*Task details:* The data are to be restated in full, exactly as presented.

*Dataset entries:*
• • • • • • •

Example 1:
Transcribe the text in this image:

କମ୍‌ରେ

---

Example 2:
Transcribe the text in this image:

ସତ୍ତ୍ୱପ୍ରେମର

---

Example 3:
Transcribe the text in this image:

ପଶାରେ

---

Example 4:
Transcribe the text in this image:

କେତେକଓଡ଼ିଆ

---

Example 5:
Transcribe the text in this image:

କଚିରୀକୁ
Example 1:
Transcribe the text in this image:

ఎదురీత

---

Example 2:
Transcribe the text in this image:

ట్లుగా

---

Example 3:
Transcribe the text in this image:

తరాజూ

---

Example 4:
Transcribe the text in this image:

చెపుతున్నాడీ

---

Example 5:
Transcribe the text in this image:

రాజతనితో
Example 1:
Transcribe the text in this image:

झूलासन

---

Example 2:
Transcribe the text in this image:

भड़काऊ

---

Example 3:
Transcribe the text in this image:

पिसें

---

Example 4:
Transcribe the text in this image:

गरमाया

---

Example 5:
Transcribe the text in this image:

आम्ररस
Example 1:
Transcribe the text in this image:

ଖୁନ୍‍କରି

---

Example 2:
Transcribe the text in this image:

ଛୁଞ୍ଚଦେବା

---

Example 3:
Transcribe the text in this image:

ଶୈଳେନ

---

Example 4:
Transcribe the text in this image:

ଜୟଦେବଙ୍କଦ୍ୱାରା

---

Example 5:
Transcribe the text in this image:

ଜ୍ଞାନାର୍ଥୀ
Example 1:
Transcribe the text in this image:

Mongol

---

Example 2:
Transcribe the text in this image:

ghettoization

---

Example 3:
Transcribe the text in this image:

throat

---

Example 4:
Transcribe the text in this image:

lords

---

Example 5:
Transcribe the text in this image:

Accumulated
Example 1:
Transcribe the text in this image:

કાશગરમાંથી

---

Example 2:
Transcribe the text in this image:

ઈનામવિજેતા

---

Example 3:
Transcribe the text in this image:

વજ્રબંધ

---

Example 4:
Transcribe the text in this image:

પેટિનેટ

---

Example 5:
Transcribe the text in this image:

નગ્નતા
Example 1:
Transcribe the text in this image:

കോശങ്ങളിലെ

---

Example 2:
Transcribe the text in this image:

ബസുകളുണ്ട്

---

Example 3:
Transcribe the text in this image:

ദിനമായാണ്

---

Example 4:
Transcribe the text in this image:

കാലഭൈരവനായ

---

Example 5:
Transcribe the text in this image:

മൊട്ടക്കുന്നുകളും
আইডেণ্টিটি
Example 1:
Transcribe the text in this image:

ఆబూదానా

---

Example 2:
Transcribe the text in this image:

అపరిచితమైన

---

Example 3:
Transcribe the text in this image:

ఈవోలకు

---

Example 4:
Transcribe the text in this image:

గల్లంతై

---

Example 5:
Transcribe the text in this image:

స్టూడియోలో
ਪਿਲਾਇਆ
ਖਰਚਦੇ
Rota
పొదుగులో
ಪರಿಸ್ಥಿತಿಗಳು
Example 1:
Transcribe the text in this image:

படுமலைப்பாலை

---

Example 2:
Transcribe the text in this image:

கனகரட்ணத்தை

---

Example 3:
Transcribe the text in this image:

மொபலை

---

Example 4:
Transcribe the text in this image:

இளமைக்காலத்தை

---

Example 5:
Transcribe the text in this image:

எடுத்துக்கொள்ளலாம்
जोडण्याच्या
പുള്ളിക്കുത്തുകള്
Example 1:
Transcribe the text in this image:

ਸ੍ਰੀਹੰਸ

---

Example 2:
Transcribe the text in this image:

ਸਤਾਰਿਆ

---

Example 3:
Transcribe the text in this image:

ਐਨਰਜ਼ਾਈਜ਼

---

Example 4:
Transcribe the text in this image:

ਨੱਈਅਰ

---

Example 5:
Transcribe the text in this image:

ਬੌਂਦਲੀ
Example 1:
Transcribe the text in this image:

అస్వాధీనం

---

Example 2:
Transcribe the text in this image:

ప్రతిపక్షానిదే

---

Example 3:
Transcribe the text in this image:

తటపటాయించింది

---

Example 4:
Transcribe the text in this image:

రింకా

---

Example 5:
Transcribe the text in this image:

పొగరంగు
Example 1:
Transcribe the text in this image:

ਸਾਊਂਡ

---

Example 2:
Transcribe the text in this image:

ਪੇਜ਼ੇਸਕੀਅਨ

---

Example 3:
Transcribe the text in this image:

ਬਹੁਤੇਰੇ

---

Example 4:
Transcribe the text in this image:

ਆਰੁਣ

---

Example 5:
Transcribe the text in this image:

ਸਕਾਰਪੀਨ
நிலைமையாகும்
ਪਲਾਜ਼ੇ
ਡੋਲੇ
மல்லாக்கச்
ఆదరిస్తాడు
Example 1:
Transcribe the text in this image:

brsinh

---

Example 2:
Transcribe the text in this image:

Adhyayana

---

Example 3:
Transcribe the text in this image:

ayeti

• • • • • • •

*Answer to this exercise:*
Example 1:
Transcribe the text in this image:

କମ୍‌ରେ

---

Example 2:
Transcribe the text in this image:

ସତ୍ତ୍ୱପ୍ରେମର

---

Example 3:
Transcribe the text in this image:

ପଶାରେ

---

Example 4:
Transcribe the text in this image:

କେତେକଓଡ଼ିଆ

---

Example 5:
Transcribe the text in this image:

କଚିରୀକୁ
Example 1:
Transcribe the text in this image:

ఎదురీత

---

Example 2:
Transcribe the text in this image:

ట్లుగా

---

Example 3:
Transcribe the text in this image:

తరాజూ

---

Example 4:
Transcribe the text in this image:

చెపుతున్నాడీ

---

Example 5:
Transcribe the text in this image:

రాజతనితో
Example 1:
Transcribe the text in this image:

झूलासन

---

Example 2:
Transcribe the text in this image:

भड़काऊ

---

Example 3:
Transcribe the text in this image:

पिसें

---

Example 4:
Transcribe the text in this image:

गरमाया

---

Example 5:
Transcribe the text in this image:

आम्ररस
Example 1:
Transcribe the text in this image:

ଖୁନ୍‍କରି

---

Example 2:
Transcribe the text in this image:

ଛୁଞ୍ଚଦେବା

---

Example 3:
Transcribe the text in this image:

ଶୈଳେନ

---

Example 4:
Transcribe the text in this image:

ଜୟଦେବଙ୍କଦ୍ୱାରା

---

Example 5:
Transcribe the text in this image:

ଜ୍ଞାନାର୍ଥୀ
Example 1:
Transcribe the text in this image:

Mongol

---

Example 2:
Transcribe the text in this image:

ghettoization

---

Example 3:
Transcribe the text in this image:

throat

---

Example 4:
Transcribe the text in this image:

lords

---

Example 5:
Transcribe the text in this image:

Accumulated
Example 1:
Transcribe the text in this image:

કાશગરમાંથી

---

Example 2:
Transcribe the text in this image:

ઈનામવિજેતા

---

Example 3:
Transcribe the text in this image:

વજ્રબંધ

---

Example 4:
Transcribe the text in this image:

પેટિનેટ

---

Example 5:
Transcribe the text in this image:

નગ્નતા
Example 1:
Transcribe the text in this image:

കോശങ്ങളിലെ

---

Example 2:
Transcribe the text in this image:

ബസുകളുണ്ട്

---

Example 3:
Transcribe the text in this image:

ദിനമായാണ്

---

Example 4:
Transcribe the text in this image:

കാലഭൈരവനായ

---

Example 5:
Transcribe the text in this image:

മൊട്ടക്കുന്നുകളും
আইডেণ্টিটি
Example 1:
Transcribe the text in this image:

ఆబూదానా

---

Example 2:
Transcribe the text in this image:

అపరిచితమైన

---

Example 3:
Transcribe the text in this image:

ఈవోలకు

---

Example 4:
Transcribe the text in this image:

గల్లంతై

---

Example 5:
Transcribe the text in this image:

స్టూడియోలో
ਪਿਲਾਇਆ
ਖਰਚਦੇ
Rota
పొదుగులో
ಪರಿಸ್ಥಿತಿಗಳು
Example 1:
Transcribe the text in this image:

படுமலைப்பாலை

---

Example 2:
Transcribe the text in this image:

கனகரட்ணத்தை

---

Example 3:
Transcribe the text in this image:

மொபலை

---

Example 4:
Transcribe the text in this image:

இளமைக்காலத்தை

---

Example 5:
Transcribe the text in this image:

எடுத்துக்கொள்ளலாம்
जोडण्याच्या
പുള്ളിക്കുത്തുകള്
Example 1:
Transcribe the text in this image:

ਸ੍ਰੀਹੰਸ

---

Example 2:
Transcribe the text in this image:

ਸਤਾਰਿਆ

---

Example 3:
Transcribe the text in this image:

ਐਨਰਜ਼ਾਈਜ਼

---

Example 4:
Transcribe the text in this image:

ਨੱਈਅਰ

---

Example 5:
Transcribe the text in this image:

ਬੌਂਦਲੀ
Example 1:
Transcribe the text in this image:

అస్వాధీనం

---

Example 2:
Transcribe the text in this image:

ప్రతిపక్షానిదే

---

Example 3:
Transcribe the text in this image:

తటపటాయించింది

---

Example 4:
Transcribe the text in this image:

రింకా

---

Example 5:
Transcribe the text in this image:

పొగరంగు
Example 1:
Transcribe the text in this image:

ਸਾਊਂਡ

---

Example 2:
Transcribe the text in this image:

ਪੇਜ਼ੇਸਕੀਅਨ

---

Example 3:
Transcribe the text in this image:

ਬਹੁਤੇਰੇ

---

Example 4:
Transcribe the text in this image:

ਆਰੁਣ

---

Example 5:
Transcribe the text in this image:

ਸਕਾਰਪੀਨ
நிலைமையாகும்
ਪਲਾਜ਼ੇ
ਡੋਲੇ
மல்லாக்கச்
ఆదరిస్తాడు
Example 1:
Transcribe the text in this image:

brsinh

---

Example 2:
Transcribe the text in this image:

Adhyayana

---

Example 3:
Transcribe the text in this image:

ayeti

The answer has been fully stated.